Project 1
Prompt: Design a Culture Probe that aims to discover what/how/why ritual exists within the experience.
The location was Starbucks on Peace Street in Raleigh, NC. The first step of this process involved a thick description exercise at the location followed by analysis and speculative cultural probe development.
Speculative Culture Probe: Photograph Retrieval and Curation
I was interested in why people would participate in a probe and how compensation might influence the results. Unless a probe is covert, awareness of the probe, regardless of renumeration invariably skews results. This lead me to decide to generate a solution that created an advantage of this customers cognizance.
The probe is based on the supposition that a relationship exits between the baristas and customers. Specifically customers who frequent the location on a regular basis. This type of relationship was observed during the thick description exercise.
My conceit is to exploit this relationship. The barista is empowered with agency to determine which customers they feel will be appropriate for the probe. This reinforces the trust relationship between the management and employee. The customer is given an item of value, a camera, to take from the location and collect images over the course of a day or two. This act of trust helps builds the relationship with the barista as well as the coffee shop in general. These people know me and like me.
There is no restriction on the content or quantity of photographs the customer is asked to take. Not having a prompt may yield more informative results.
Once the cameras have been returned an analysis of the photographs can be made. Patterns can be discerned from content. What kinds of objects, animals or people are included? How much overlap if any is there between respondents? Following analysis the photographs will be sorted, removing questionable or possibly controversial content and cropped to a square format. The snapshot format has connotations that may affect the second part of the probe.
The second part of the probe takes advantage of the physical layout of Starbucks and the fact that there is a “waiting place.” An empty basket, a basket of customer generated photos, a marker, envelopes, and simple instructions will be at the “waiting place.” The instructions ask customers to curate photographs into an envelope, write a few words of description or title on the envelope and then place it in the empty basket. No other prompts or information is evident. If asked employees will state that the images and stories will be used as decor for this location.
An analysis of the curated envelopes is now done. Again a search for patterns as well as the kinds of stories and information inscribed on the envelopes. Finally the photograph will be used as decorative elements within the store. Format depending on the actual content received.
The intent is that the probe will yield useful information while simultaneously building relationships with the patrons and increasing their sense of ownership and agency with this location.
Analysis of Initial Speculations: Assumptions
I assumed that there would be a reasonable amount of participation during each phase of the probe. This certainly may not be the case. For example the customers could steal all the cameras, which is its own kind of information. I am also assuming their is a relationship betwixt some baristas and customers that extends beyond commerce. While I am still confident it exists there may not be enough instances in one location for the probe to be useful.
I assumed that some kind of useful information could be gleaned from one if not both of the probe phases. This is highly speculative, especially in light of the photographic nature of the probe. Photographs are inherently subjective. The photographs culled by customers may be indecipherable and of limited interpretive value. The second phase of the probe was an attempt to mitigate this subjectivity by filtering the photographs through the lens of the customers.

Entries provided –
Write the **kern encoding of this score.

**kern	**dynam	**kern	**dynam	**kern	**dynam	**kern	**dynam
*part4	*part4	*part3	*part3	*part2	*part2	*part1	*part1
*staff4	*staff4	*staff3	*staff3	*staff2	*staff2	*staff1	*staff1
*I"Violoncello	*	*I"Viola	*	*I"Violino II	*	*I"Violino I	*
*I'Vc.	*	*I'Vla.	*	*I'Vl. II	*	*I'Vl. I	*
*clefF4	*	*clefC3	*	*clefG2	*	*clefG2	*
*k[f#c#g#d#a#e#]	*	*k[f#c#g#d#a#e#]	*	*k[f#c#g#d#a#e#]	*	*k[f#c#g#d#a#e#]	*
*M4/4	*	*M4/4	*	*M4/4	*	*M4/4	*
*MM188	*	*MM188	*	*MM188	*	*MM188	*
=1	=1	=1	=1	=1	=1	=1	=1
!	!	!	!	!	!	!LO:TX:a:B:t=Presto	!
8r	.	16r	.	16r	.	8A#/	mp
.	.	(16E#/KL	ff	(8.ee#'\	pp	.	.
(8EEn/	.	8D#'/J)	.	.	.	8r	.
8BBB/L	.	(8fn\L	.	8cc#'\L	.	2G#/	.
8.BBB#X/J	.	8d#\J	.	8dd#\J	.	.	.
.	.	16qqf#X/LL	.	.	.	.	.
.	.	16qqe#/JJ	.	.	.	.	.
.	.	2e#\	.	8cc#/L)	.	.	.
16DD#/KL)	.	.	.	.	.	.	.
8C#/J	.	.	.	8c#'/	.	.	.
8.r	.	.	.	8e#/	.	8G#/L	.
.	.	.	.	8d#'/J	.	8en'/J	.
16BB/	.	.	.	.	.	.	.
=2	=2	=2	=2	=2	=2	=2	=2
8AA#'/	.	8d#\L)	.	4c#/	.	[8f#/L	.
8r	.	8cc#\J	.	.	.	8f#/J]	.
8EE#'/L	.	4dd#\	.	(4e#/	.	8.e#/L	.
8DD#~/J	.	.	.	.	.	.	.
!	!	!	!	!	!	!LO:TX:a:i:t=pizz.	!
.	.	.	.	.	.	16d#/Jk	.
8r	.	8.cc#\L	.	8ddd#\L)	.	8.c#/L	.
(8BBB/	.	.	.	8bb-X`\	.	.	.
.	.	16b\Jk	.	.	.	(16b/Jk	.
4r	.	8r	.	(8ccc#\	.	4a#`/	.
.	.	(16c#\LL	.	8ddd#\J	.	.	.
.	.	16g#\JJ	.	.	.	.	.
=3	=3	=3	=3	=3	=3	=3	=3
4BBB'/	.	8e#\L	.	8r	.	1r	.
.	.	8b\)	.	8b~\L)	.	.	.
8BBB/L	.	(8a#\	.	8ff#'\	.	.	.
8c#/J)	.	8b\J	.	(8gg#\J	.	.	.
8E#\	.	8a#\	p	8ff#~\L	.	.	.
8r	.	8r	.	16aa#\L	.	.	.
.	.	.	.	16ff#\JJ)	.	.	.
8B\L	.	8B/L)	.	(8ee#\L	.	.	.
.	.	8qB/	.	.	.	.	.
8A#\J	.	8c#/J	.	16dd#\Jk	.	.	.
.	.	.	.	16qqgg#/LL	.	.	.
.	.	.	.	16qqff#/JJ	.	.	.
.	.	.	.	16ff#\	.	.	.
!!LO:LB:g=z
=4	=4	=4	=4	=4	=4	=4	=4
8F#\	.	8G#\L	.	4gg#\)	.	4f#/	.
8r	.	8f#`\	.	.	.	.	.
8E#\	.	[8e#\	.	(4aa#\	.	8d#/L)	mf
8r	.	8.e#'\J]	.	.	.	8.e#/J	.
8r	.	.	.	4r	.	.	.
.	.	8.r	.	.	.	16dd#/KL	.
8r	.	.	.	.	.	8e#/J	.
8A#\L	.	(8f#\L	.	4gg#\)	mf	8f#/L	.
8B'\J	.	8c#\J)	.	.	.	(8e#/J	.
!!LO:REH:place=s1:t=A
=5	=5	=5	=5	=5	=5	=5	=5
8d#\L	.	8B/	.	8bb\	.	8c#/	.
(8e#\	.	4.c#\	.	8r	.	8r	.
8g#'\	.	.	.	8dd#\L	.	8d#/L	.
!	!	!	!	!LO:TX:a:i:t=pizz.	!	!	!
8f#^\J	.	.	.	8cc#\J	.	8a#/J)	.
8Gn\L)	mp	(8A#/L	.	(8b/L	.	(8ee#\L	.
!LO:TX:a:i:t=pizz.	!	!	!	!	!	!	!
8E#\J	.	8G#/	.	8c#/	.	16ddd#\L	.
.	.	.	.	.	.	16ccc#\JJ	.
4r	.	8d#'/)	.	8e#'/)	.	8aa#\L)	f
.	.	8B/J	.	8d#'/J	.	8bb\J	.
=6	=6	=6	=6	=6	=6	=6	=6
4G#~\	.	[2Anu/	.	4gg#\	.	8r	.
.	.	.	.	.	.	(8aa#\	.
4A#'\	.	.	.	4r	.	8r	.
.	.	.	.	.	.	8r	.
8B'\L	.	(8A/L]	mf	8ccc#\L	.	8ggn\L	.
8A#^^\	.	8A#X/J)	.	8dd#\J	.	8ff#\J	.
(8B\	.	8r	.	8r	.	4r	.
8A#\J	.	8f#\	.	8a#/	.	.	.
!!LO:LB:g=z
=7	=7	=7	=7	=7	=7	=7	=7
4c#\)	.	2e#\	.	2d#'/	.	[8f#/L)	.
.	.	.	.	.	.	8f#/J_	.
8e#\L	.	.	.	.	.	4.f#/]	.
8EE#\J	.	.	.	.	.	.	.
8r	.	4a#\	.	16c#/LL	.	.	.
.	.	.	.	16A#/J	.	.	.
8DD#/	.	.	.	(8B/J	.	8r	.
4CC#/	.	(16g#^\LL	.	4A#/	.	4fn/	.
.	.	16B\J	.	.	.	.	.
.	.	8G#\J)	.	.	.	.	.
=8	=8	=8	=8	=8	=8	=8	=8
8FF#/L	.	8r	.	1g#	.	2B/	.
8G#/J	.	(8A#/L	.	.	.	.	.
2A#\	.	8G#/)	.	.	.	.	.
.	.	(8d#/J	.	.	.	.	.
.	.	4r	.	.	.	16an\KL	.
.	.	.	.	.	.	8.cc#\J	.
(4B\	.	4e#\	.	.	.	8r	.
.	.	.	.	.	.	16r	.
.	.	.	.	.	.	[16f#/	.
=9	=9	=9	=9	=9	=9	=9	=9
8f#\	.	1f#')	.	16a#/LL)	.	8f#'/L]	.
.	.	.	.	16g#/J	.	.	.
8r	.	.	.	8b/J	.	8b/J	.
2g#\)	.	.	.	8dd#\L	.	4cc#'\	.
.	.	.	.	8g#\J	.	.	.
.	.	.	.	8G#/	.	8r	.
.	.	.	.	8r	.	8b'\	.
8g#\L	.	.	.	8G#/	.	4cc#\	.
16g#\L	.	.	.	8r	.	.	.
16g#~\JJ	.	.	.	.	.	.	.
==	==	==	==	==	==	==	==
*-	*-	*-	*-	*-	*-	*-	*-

Do this –
Reproduce verbatim the part of the culture probe write-up that opens with the words containing "The second part of the probe takes" and closes with "actual content received.". The items play no part in what is asked here.

Written solution –
The second part of the probe takes advantage of the physical layout of Starbucks and the fact that there is a “waiting place.” An empty basket, a basket of customer generated photos, a marker, envelopes, and simple instructions will be at the “waiting place.” The instructions ask customers to curate photographs into an envelope, write a few words of description or title on the envelope and then place it in the empty basket. No other prompts or information is evident. If asked employees will state that the images and stories will be used as decor for this location.
An analysis of the curated envelopes is now done. Again a search for patterns as well as the kinds of stories and information inscribed on the envelopes. Finally the photograph will be used as decorative elements within the store. Format depending on the actual content received.